DiZoglio Moves Up to State Senate; Vargas Plans for First Full-Term in House

Haverhill City Councilor Mary Ellen Daly O'Brien congratulated state Rep. Andy Vargas on his election to a second term Tuesday, Nov. 6 at Maria's Restaurant. (WHAV News photograph)

State Rep. Andy X. Vargas with Haverhill City Councilor Mary Ellen Daly O’Brien last night in downtown Haverhill. (WHAV News photograph.)

There’s a significant change within Haverhill’s statehouse delegation as state Rep. Diana DiZoglio becomes the district’s senator come January.

DiZoglio succeeds three-term state Sen. Kathleen O’Connor Ives, who chose not to seek re-election. The district spans from parts of North Andover to Salisbury. She told WHAV she wants to continue the work she began in the House to address veterans issues, education, senior care, the opioid crisis, transportation and infrastructure.

“We will have a stronger voice for this region, and that is the goal,” she said.

Meanwhile, Rep. Andy Vargas easily won re-election to his first full-term, running unopposed. Vargas garnered 10,597 votes, according to unofficial results recorded by City Clerk Linda L. Koutoulas. He told WHAV that even as a freshman legislator, he managed to have key pieces of legislation passed. Noting rising rental costs in Haverhill, he said housing will be a major focus for him during the next two years

“It’s a two-prong strategy.

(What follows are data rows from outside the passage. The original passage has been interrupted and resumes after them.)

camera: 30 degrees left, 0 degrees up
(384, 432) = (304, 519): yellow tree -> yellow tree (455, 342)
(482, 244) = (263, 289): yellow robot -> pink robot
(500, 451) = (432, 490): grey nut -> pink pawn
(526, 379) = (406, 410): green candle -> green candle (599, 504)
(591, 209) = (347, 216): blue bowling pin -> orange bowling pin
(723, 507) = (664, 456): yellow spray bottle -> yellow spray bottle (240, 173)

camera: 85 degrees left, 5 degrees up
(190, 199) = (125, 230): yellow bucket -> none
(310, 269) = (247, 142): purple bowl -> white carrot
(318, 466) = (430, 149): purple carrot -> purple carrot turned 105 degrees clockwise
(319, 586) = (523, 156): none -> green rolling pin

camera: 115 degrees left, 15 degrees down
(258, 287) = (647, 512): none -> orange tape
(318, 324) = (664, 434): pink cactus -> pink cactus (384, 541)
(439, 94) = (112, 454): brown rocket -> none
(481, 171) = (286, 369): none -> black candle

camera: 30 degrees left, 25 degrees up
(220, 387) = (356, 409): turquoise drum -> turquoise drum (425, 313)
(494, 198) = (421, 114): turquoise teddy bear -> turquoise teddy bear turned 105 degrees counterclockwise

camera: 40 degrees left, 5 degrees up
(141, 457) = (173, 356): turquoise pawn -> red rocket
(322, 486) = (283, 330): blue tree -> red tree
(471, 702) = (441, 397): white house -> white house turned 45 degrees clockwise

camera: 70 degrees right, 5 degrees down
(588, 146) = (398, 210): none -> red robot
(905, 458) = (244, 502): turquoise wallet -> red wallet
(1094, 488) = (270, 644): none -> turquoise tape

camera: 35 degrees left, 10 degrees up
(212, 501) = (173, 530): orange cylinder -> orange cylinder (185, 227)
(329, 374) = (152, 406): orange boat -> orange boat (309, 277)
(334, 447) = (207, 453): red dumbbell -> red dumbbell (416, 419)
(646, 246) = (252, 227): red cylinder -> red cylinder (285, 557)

Obviously, we want to build more to balance the supply and demand scale, but we also want to make sure that we’re doing some other things to incentivize cities and towns to build the right type of housing—a good mix of market rate and affordable,” he said.

Other priorities, Vargas said, are to “strengthen democracy” by modernizing voting equipment and election security and addressing the opioid drug epidemic. “Ensuring that everyone has access to treatment regardless of the health care coverage that they have.”

He said overdose deaths have dropped thanks to the lifesaving drug Narcan, but more treatment options are required.

Asked about Haverhill-specific priorities, Vargas said the state’s education formula is “antiquated” and he seeks to ensure “Haverhill gets its fair share.”